Наконец галера взяла курс на Крит, но зимняя буря отогнала её к Пафосу, что на острове Кипр, где капитан и команда, невзирая на настойчивые упрашивания купца Деметрия, решили зазимовать, опасаясь продолжать плавание. Причалив к берегу, они отправились в большой храм, чтобы помолиться и принести жертвы Венере за то, что она спасла их от гибели в волнах, пополнив тем самым сонм её почитателей.
Но Деметрий, хоть и сопровождал их, боясь, как бы они не заподозрили, что он еврей, проклинал в глубине души Венеру, зная, что моряки продолжали бы путь, если бы не стремились снискать благорасположение богини, тогда как он поклонялся иной богине. Но других кораблей не было, и ему пришлось задержаться на острове более трёх месяцев, деля это время между Курием, Амафосом и Саламисом, с большой для себя выгодой торгуя с богатыми киприотами; купленным здесь вином и медью он загрузил всё ещё остававшееся место на галере.
Наконец после большого весеннего праздника — более раннее время капитан считал неблагоприятным для отплытия — они поставили паруса и добрались мимо Родоса до Крита, а оттуда — через Китеру — до Сиракуз в Сицилии и только потом уже до Региума. Там купец Деметрий перегрузил свои товары на корабль, отплывавший до порта Центум Целле, а оттуда уже доставил их в Рим, находившийся на расстоянии сорока миль.
Глава VI
ЦЕЗАРИ И ПРИНЦ ДОМИЦИАН
Достигнув окрестностей Рима, центурион Галл сделал привал, ибо не хотел в самый разгар дня вести Мириам по улицам Рима, опасаясь нежелательных расспросов. Отсюда, с места стоянки, он послал гонца к своей жене Юлии, поручив ему найти её, — если она, конечно, жива, — Галл отсутствовал несколько лет и не имел о ней никаких сведений, — и сообщить ей о своём скором прибытии вместе с девушкой, вверенной ему на попечение Титом. Гонец возвратился ещё до темноты, а с ним явилась и сама Юлия — женщина седоволосая, пожилая, но всё ещё красивая и статная.

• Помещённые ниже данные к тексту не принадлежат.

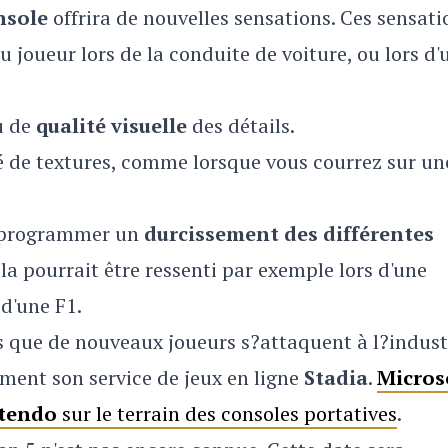
nsole
offrira de nouvelles sensations. Ces sensati
 joueur lors de la conduite de voiture, ou lors d'
u de
qualité visuelle
des détails.
té de textures, comme lorsque vous courrez sur un
i programmer un
durcissement des différentes
a pourrait être ressenti par exemple lors d'une
d'une F1.
rs que de nouveaux joueurs s?attaquent à l?indust
ment son service de jeux en ligne
Stadia
.
Micros
tendo
sur le terrain des consoles portatives
.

Галл и Юлия были женаты почти тридцать лет, долгое время не виделись, и Мириам была растрогана теплотой их встречи, особенно радостной для Юлии, которая получила известие не о том, что её муж ранен, а о его смерти. От внимания Мириам не ускользнуло, что её друг и покровитель Галл поднял руки к небу и возблагодарил богов за то, что его жена жива и здорова, тогда как Юлия просто сказала: «Благодарю тебя, Господи!» — и притронулась к груди пальцами.
Устремив на неё внимательный взгляд, пожилая матрона не без некоторого сомнения спросила:
— Каким образом, муженёк, эта прелестная пленная еврейка — если она еврейка — оказалась на твоём попечении?
— Так повелел цезарь Тит, жёнушка, — ответил он, — которому я и должен передать её по его прибытии. Она была прикована к колонне над Никаноровыми воротами, приговорённая к смерти, как предательница еврейского народа и назареянка.
Юлия вздрогнула.
— Стало быть, ты христианка? — спросила она изменившимся голосом, как будто случайно скрещивая руки на груди.